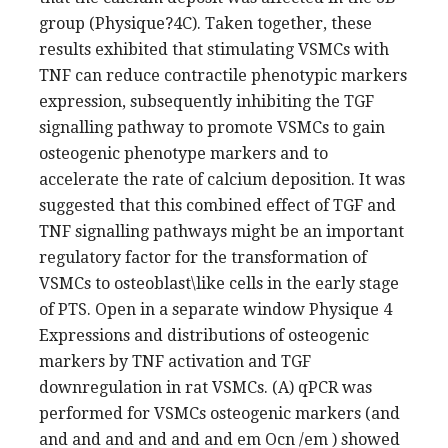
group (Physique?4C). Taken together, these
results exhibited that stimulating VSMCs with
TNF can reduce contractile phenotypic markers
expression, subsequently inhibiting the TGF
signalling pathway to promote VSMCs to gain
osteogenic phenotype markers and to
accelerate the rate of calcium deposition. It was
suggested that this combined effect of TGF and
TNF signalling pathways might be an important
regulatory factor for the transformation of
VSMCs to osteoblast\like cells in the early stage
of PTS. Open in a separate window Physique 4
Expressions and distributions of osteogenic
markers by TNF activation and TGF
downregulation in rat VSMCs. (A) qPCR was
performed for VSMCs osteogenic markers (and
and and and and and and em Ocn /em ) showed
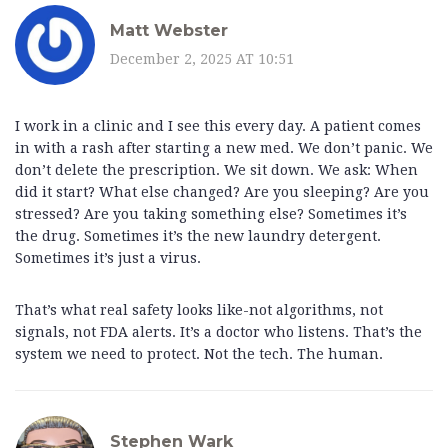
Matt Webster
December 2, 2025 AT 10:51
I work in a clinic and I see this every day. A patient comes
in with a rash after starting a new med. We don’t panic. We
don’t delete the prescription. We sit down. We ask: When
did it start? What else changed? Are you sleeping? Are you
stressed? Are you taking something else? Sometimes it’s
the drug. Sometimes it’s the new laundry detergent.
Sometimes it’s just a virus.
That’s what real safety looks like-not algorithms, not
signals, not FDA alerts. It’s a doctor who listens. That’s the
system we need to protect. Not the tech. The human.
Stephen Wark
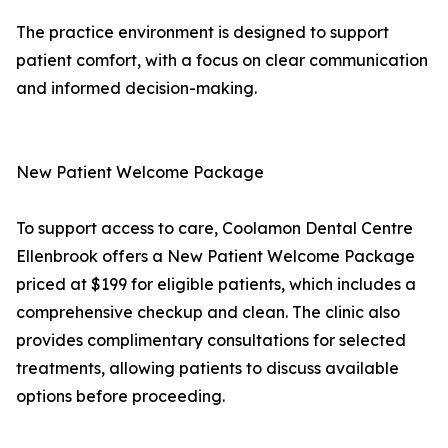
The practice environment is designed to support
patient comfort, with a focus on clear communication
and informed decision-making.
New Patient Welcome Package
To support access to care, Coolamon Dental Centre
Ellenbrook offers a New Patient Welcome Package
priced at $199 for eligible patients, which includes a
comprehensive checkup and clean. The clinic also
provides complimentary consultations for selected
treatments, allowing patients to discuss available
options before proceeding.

■ ■ ■

Reproduce the listing above from the line that holds "That’s what real" through the line that holds "patient comfort, with", both included, with the pictures left out.

RESPONSE BOX:
That’s what real safety looks like-not algorithms, not
signals, not FDA alerts. It’s a doctor who listens. That’s the
system we need to protect. Not the tech. The human.
Stephen Wark
The practice environment is designed to support
patient comfort, with a focus on clear communication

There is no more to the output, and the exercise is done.